其の十九 とばっちりではないのか
「え! な、なんですって! そ、それは・・・・・・どういう・・・・・・」
数日後、島村は東洋江建築の部屋の一隅で、烏丸に呼び出されていた。
「どうもこうもない! 島村! お前、青川があの早乙女に暴力を振るわれることを、黙ってその場で見て見ぬ振りをしていたそうではないか! そんな野蛮な件に関わったことは、大問題だ!」
「待って下さい! 誤解だっぺ! あ、あれは、青川・・・・・・・主任が、ゲンに決闘を申し込んで、おらはそれの立会人ってことで・・・・・・」
「決闘などという時代錯誤なこと、法律で禁止になっているのは知っているだろう! 青川本人もケガをして現場にしばらく出られん。作業現場にも支障が出ているんだ! 青川も怒っている!」
「そ、そう言われても・・・・・・。ゲンに手紙まで送りつけて、自ら勝負を挑んだのは、青川主任ですよ? なのに、それでケガしたからと言って、怒ってるって言われても、ちょっと、わけがわかんねぇっぺよ・・・・・・」
「黙れ! 島村は、自分の立場がわかっていないようだ。お前は我が社の社員なのだぞ? 同じ社員の、しかも立場が上である青川がそんな状況であったのに、お前は止めることもせず早乙女側の肩を持つとは、言語道断だ! 社内倫理規定に基づき、お前は、それ相応の処分になるぞ!」
「そっ、そんなばかな! おらは・・・・・・」
「言い訳はいい! だいたい、水引屋グループと我が社のいい縁となるはずだったものを、追い出した早乙女に横槍を入れられたようなものだ。それをお前も黙って見過ごしたも同然なのだから、我が社に背いたも同じ事だ! ・・・・・・近日、処分が下る。それまでお前は、謹慎とする!」
「ま、待って下さい烏丸専務! あれは休日のことだし、おらは別に・・・・・・」
「うるさい! 話は終わりだ!」
烏丸は丸めた新聞紙で壁をばしんと叩くと、強い足取りで靴の音を響かせ、専務室へと戻っていった。

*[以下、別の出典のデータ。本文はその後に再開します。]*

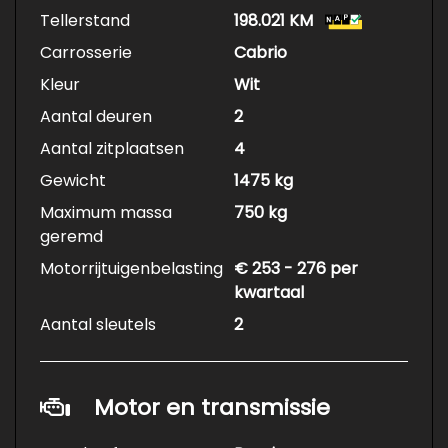
Tellerstand
198.021 KM
Carrosserie
Cabrio
Kleur
Wit
Aantal deuren
2
Aantal zitplaatsen
4
Gewicht
1475 kg
Maximum massa
750 kg
geremd
Motorrijtuigenbelasting
€ 253 - 276 per
kwartaal
Aantal sleutels
2
Motor en transmissie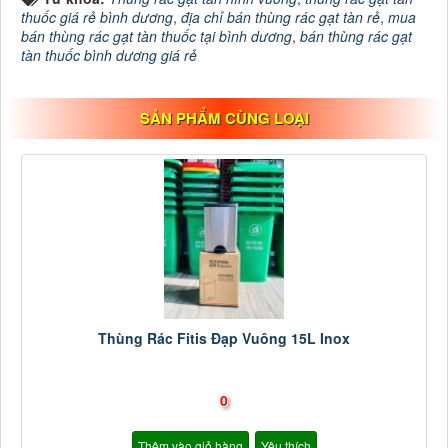
thuốc giá rẻ bình dương
,
địa chỉ bán thùng rác gạt tàn rẻ
,
mua
bán thùng rác gạt tàn thuốc tại bình dương
,
bán thùng rác gạt
tàn thuốc bình dương giá rẻ
SẢN PHẨM CÙNG LOẠI
Thùng Rác Fitis Đạp Vuông 15L Inox
0
Thêm vào giỏ hàng
Yêu thích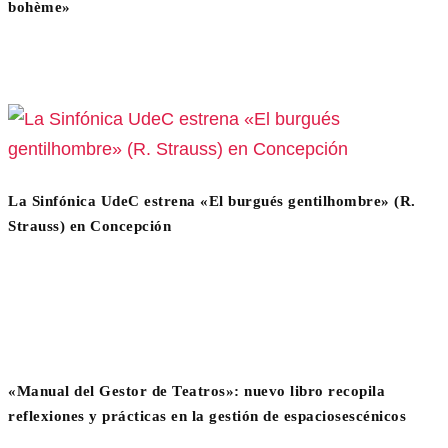
bohème»
La Sinfónica UdeC estrena «El burgués gentilhombre» (R.
Strauss) en Concepción
«Manual del Gestor de Teatros»: nuevo libro recopila
reflexiones y prácticas en la gestión de espaciosescénicos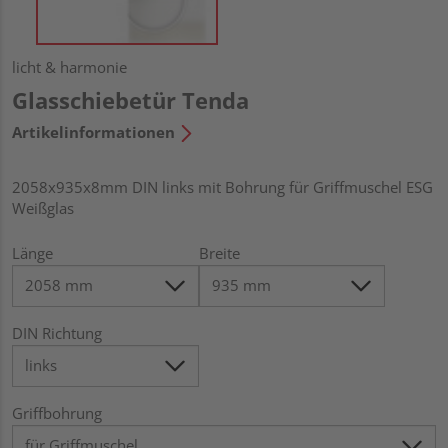
licht & harmonie
Glasschiebetür Tenda
Artikelinformationen
2058x935x8mm DIN links mit Bohrung für Griffmuschel ESG
Weißglas
Länge
Breite
DIN Richtung
Griffbohrung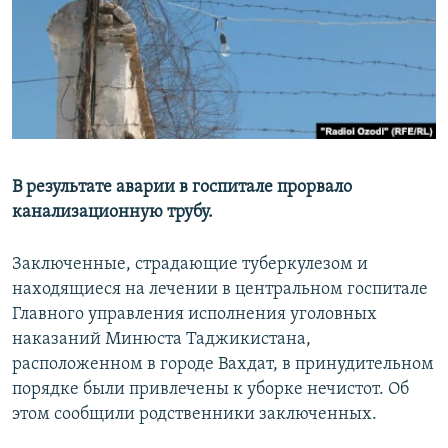
В результате аварии в госпитале прорвало
канализационную трубу.
Заключенные, страдающие туберкулезом и
находящиеся на лечении в центральном госпитале
Главного управления исполнения уголовных
наказаний Минюста Таджикистана,
расположенном в городе Вахдат, в принудительном
порядке были привлечены к уборке нечистот. Об
этом сообщили родственники заключенных.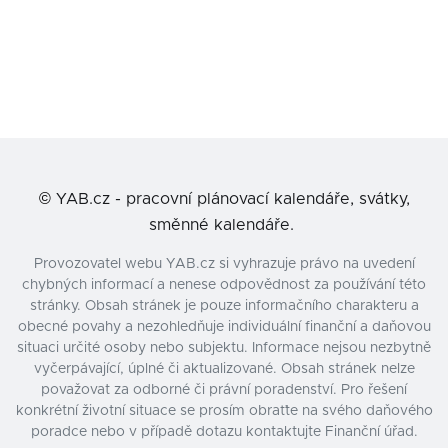
©
YAB.cz - pracovní plánovací kalendáře, svátky,
směnné kalendáře.
Provozovatel webu YAB.cz si vyhrazuje právo na uvedení
chybných informací a nenese odpovědnost za používání této
stránky. Obsah stránek je pouze informačního charakteru a
obecné povahy a nezohledňuje individuální finanční a daňovou
situaci určité osoby nebo subjektu. Informace nejsou nezbytně
vyčerpávající, úplné či aktualizované. Obsah stránek nelze
považovat za odborné či právní poradenství. Pro řešení
konkrétní životní situace se prosím obraťte na svého daňového
poradce nebo v případě dotazu kontaktujte Finanční úřad.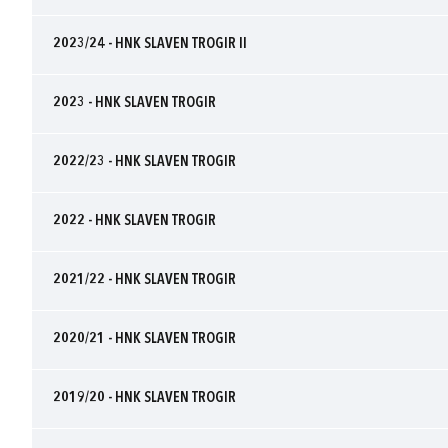
2023/24 - HNK SLAVEN TROGIR II
2023 - HNK SLAVEN TROGIR
2022/23 - HNK SLAVEN TROGIR
2022 - HNK SLAVEN TROGIR
2021/22 - HNK SLAVEN TROGIR
2020/21 - HNK SLAVEN TROGIR
2019/20 - HNK SLAVEN TROGIR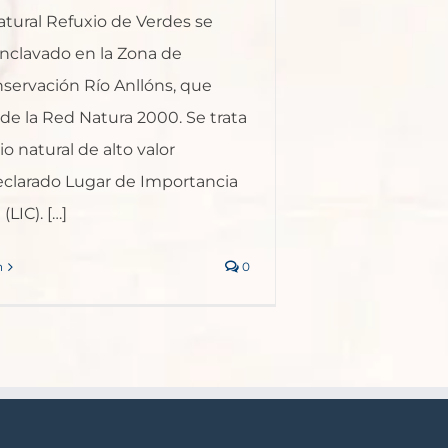
atural Refuxio de Verdes se
nclavado en la Zona de
servación Río Anllóns, que
de la Red Natura 2000. Se trata
o natural de alto valor
eclarado Lugar de Importancia
LIC). […]
n
0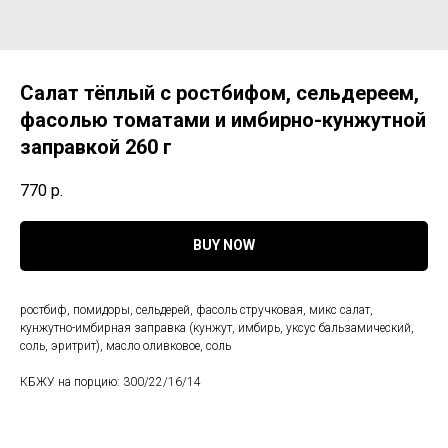
Салат тёплый с ростбифом, сельдереем,
фасолью томатами и имбирно-кунжутной
заправкой 260 г
770
р.
BUY NOW
ростбиф, помидоры, сельдерей, фасоль стручковая, микс салат,
кунжутно-имбирная заправка (кунжут, имбирь, уксус бальзамический,
соль, эритрит), масло оливковое, соль
КБЖУ на порцию: 300/22/16/14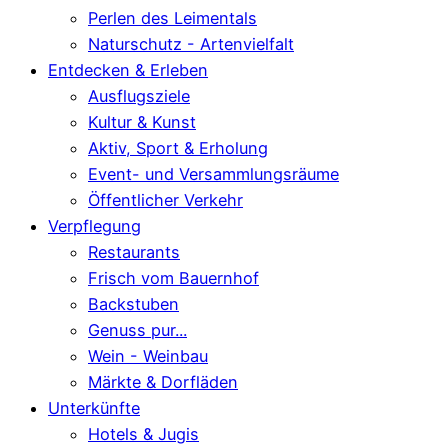
Perlen des Leimentals
Naturschutz - Artenvielfalt
Entdecken & Erleben
Ausflugsziele
Kultur & Kunst
Aktiv, Sport & Erholung
Event- und Versammlungsräume
Öffentlicher Verkehr
Verpflegung
Restaurants
Frisch vom Bauernhof
Backstuben
Genuss pur...
Wein - Weinbau
Märkte & Dorfläden
Unterkünfte
Hotels & Jugis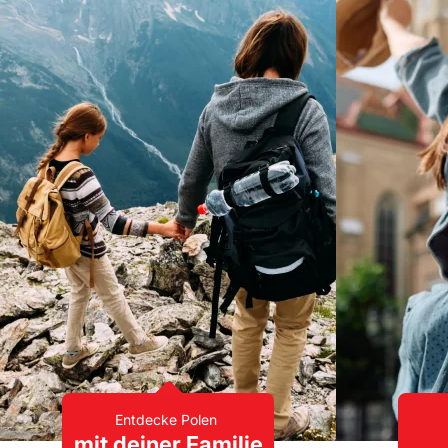
Entdecke Polen
mit deiner Familie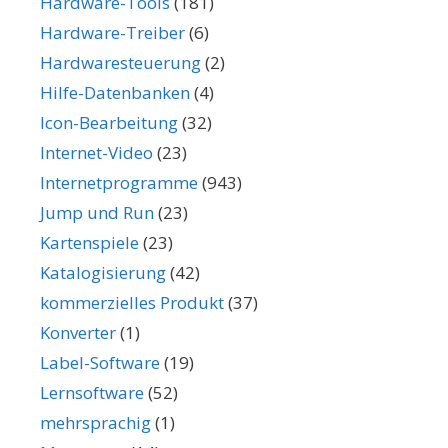
Hardware-Tools
(181)
Hardware-Treiber
(6)
Hardwaresteuerung
(2)
Hilfe-Datenbanken
(4)
Icon-Bearbeitung
(32)
Internet-Video
(23)
Internetprogramme
(943)
Jump und Run
(23)
Kartenspiele
(23)
Katalogisierung
(42)
kommerzielles Produkt
(37)
Konverter
(1)
Label-Software
(19)
Lernsoftware
(52)
mehrsprachig
(1)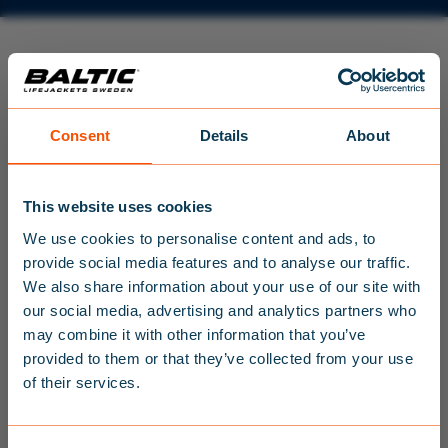
FILTER & SORTIERUNG
×
Produktart, Einsatzbereich, Zielgruppe, Farbe
Consent
Details
About
This website uses cookies
We use cookies to personalise content and ads, to
provide social media features and to analyse our traffic.
We also share information about your use of our site with
our social media, advertising and analytics partners who
NEWSLETTER
may combine it with other information that you’ve
REGISTRIEREN
provided to them or that they’ve collected from your use
of their services.
FÜR
15% RABATT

「な、なんなんだよ。・・・・・・青川がゲンに負けたのは、実力差だっぺよ。なんで・・・・・・」
島村は項垂れて、床の継ぎ目をじっと見ている。
廊下の天井から吊された電球は、チカリチカリと明滅し、点いては消え、消えては点きを繰り返している。
そこで立ったままでしばらく俯いていた島村のもとへ、女性の事務員が小さな封筒を持って寄ってきた。
「・・・・・・あ、いたいた。島村さん? 総務課に手紙が届いてましたよ?」
「え? あ、ああ、はい。ありがとう。・・・・・・何だっぺ?」
島村は事務員から封筒を受け取り、その後ろの差出人名を見た。それは茨城の実家からだった。
「ん? 何だっぺか? ・・・・・・。・・・・・・え! な、なんちゅう・・・・・・。どうすっぺかなぁ・・・・・・」
中の手紙を読んだ島村は、表情を曇らせ、その場で頭を抱えてしまった。